**Set task:** Can you rewrite the part of the entries that opens at their very start and closes with the line containing "Dot at: (330, 252)", both ends included, as a numbered list with blank lines left out and the pictures omitted?
* BEGIN *
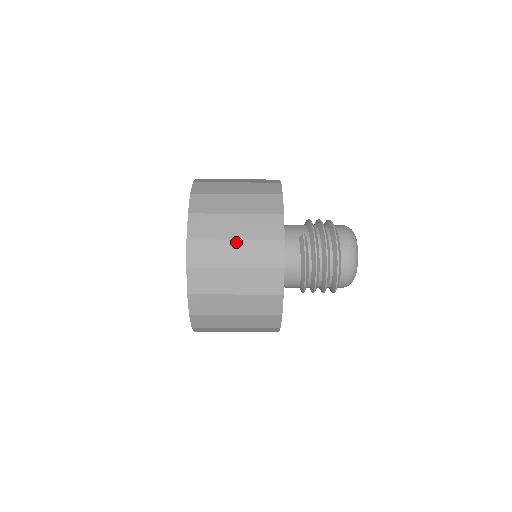
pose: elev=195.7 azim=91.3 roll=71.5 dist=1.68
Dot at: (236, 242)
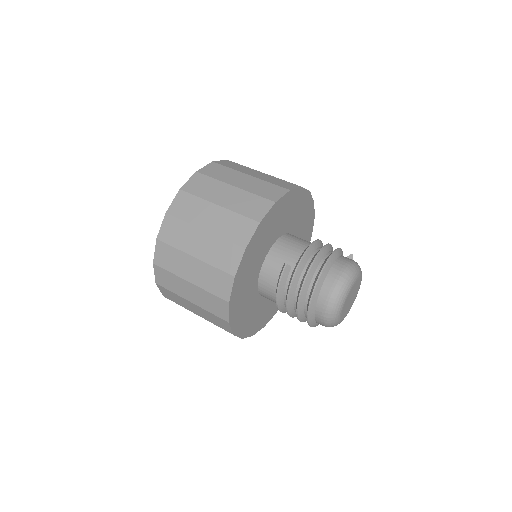
Dot at: (194, 259)
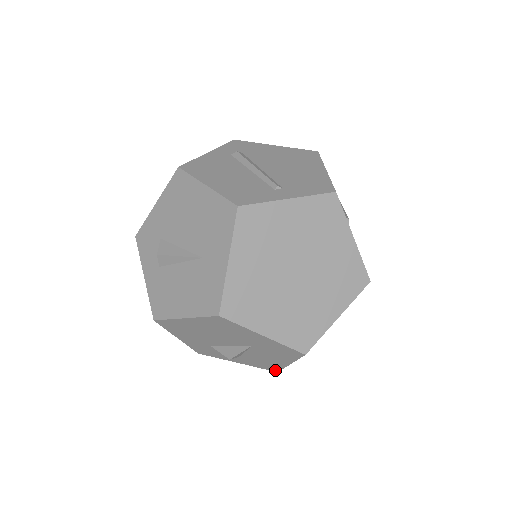
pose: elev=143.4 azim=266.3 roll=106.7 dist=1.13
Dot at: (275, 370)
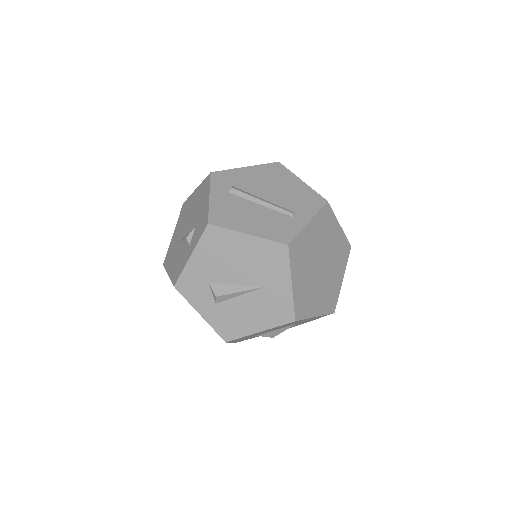
Dot at: occluded
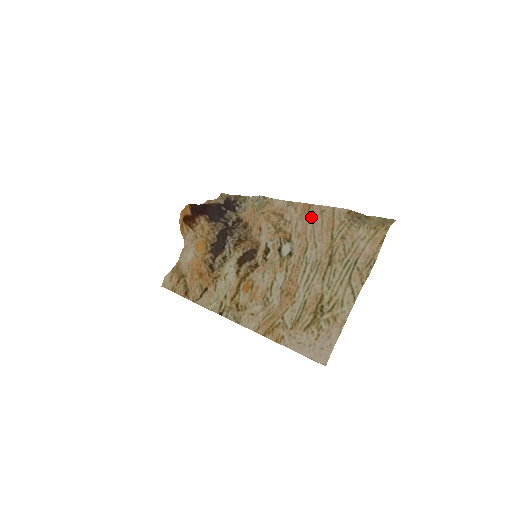
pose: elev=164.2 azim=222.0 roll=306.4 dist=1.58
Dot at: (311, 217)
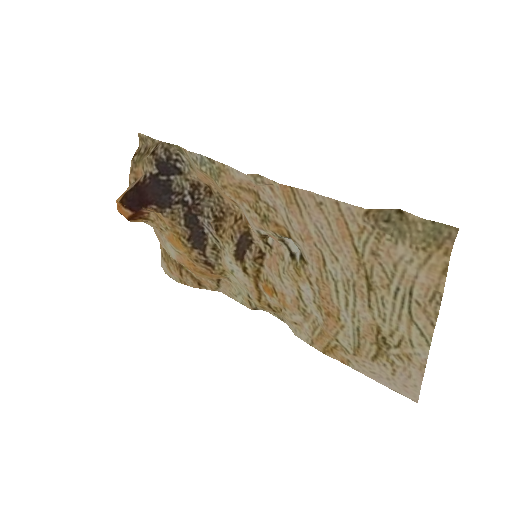
Dot at: (306, 213)
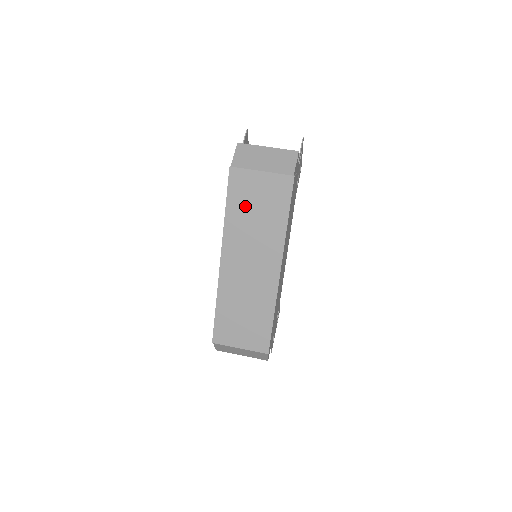
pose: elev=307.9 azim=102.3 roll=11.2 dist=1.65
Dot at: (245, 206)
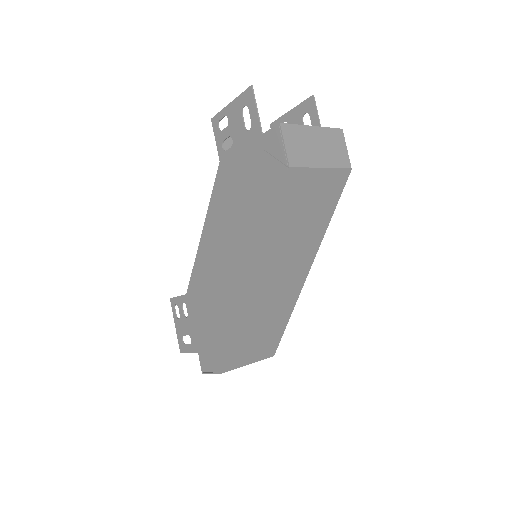
Dot at: (293, 214)
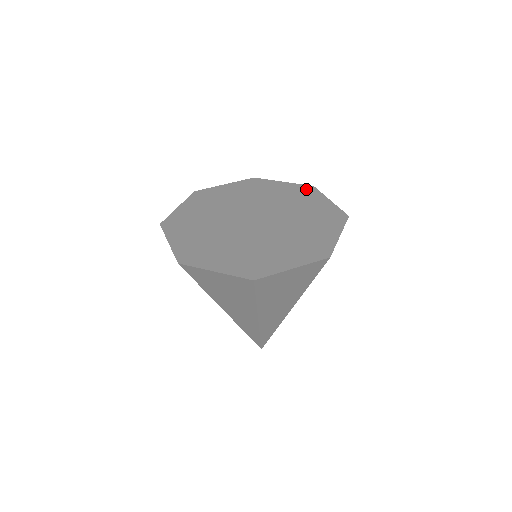
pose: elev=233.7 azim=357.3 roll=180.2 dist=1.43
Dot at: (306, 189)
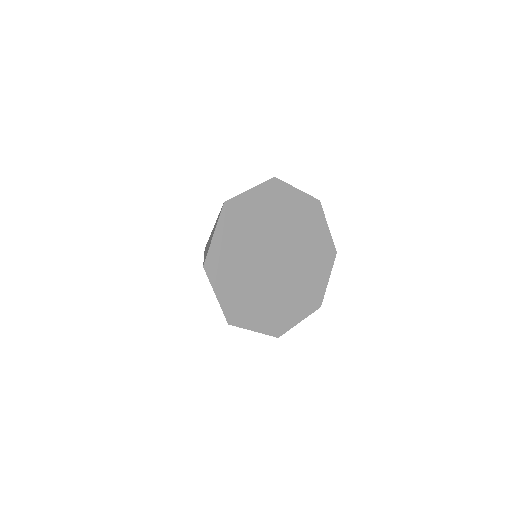
Dot at: (330, 252)
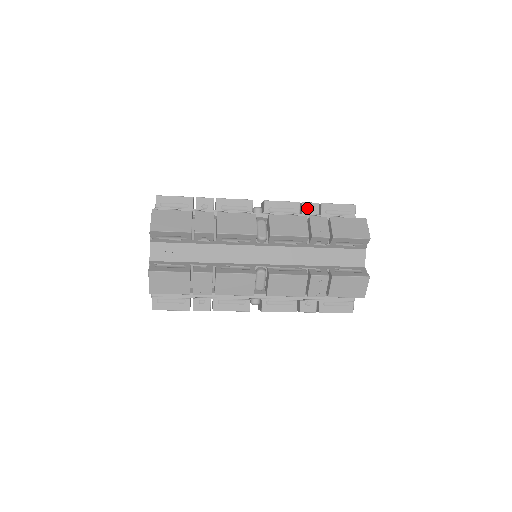
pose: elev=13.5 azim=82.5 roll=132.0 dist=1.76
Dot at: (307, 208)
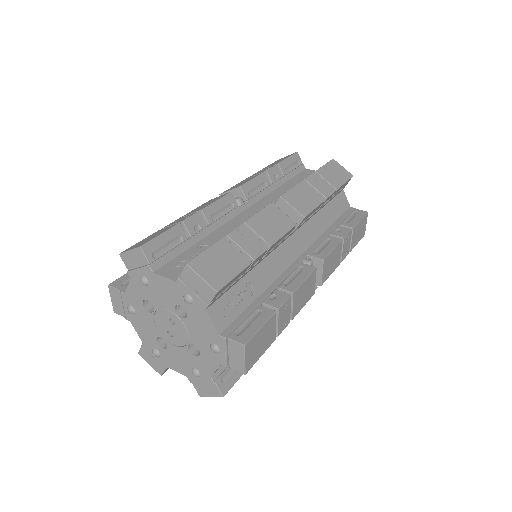
Dot at: occluded
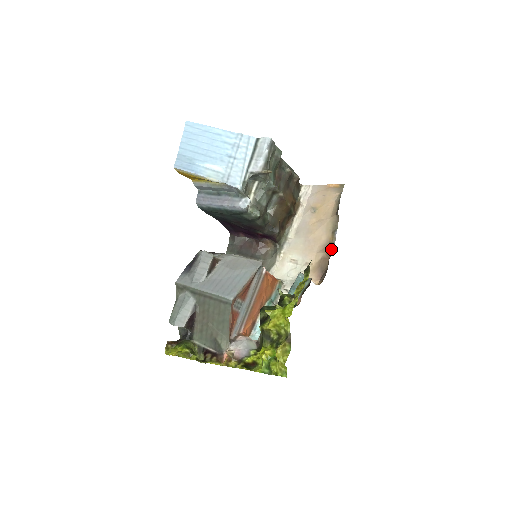
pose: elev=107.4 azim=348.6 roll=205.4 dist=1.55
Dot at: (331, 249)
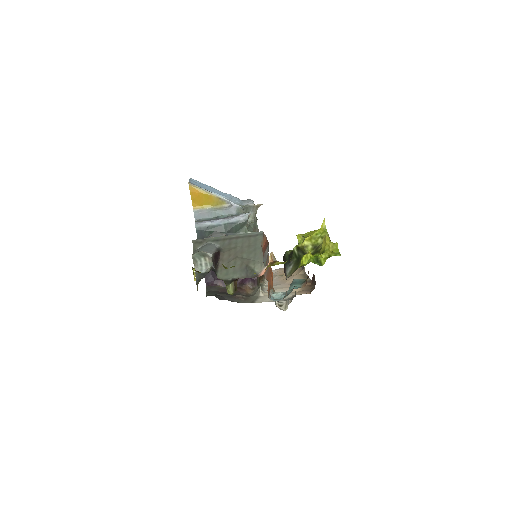
Dot at: (309, 281)
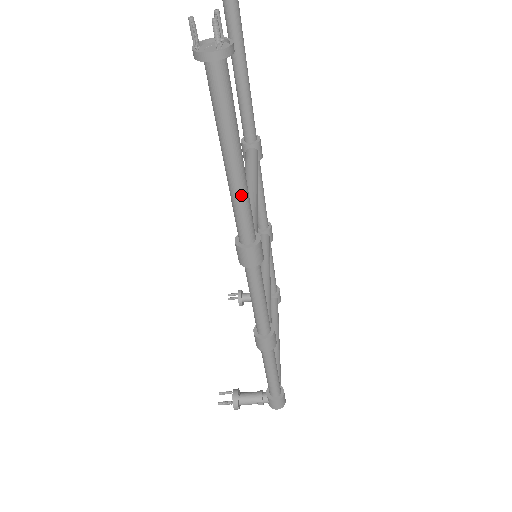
* END *
**Right answer:**
1. pose: elev=195.7 azim=91.3 roll=71.5 dist=1.68
2. Dot at: (236, 242)
3. Dot at: (194, 259)
4. pose: elev=143.4 azim=266.3 roll=106.7 dist=1.13
5. Dot at: (275, 370)
6. Dot at: occluded
7. pose: elev=164.2 azim=222.0 roll=306.4 dist=1.58
8. Dot at: (311, 217)
9. Dot at: (306, 213)
10. pose: elev=307.9 azim=102.3 roll=11.2 dist=1.65
11. Dot at: (245, 206)
12. Dot at: (293, 214)
13. pose: elev=233.7 azim=357.3 roll=180.2 dist=1.43
14. Dot at: (306, 189)
15. Dot at: (330, 252)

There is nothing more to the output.